What the task asks
Count the lines in the records below that contain the string "series", where case must match, and reply with that number alone.

Exercise data below:

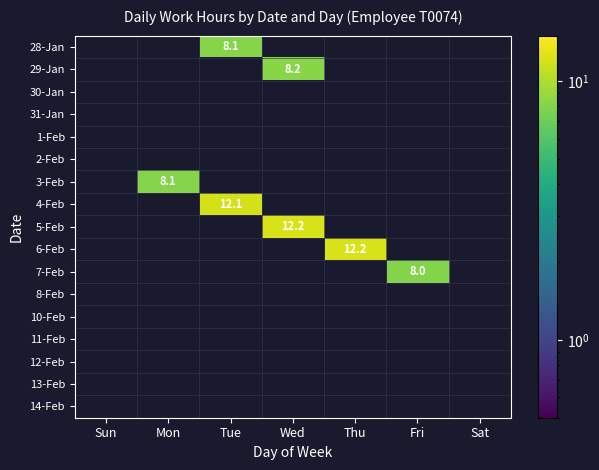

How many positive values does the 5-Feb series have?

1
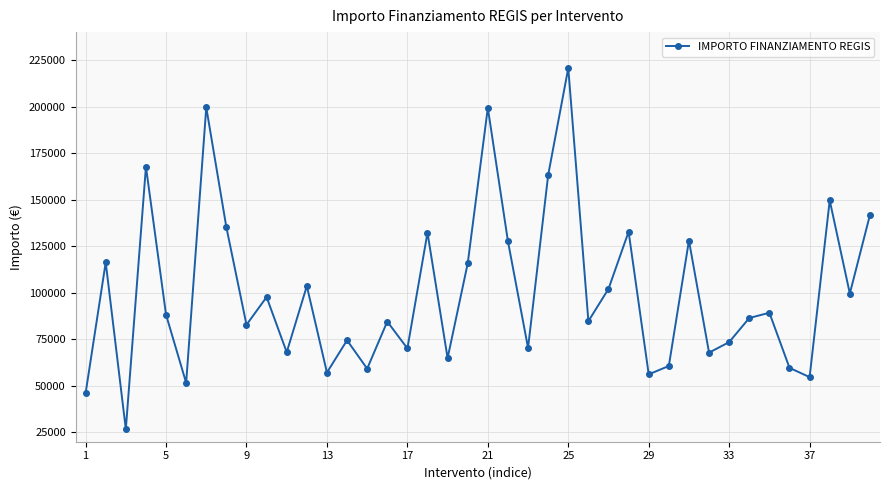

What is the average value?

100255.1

End of Exercise data.
Exercise data below:

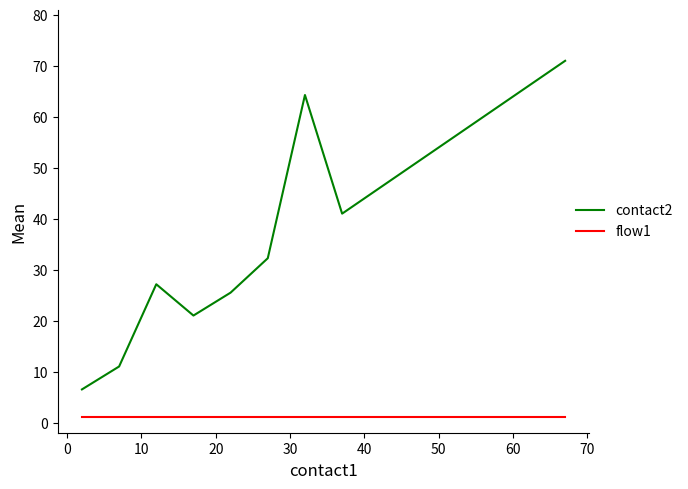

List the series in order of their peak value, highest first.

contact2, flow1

End of Exercise data.

Exercise result
2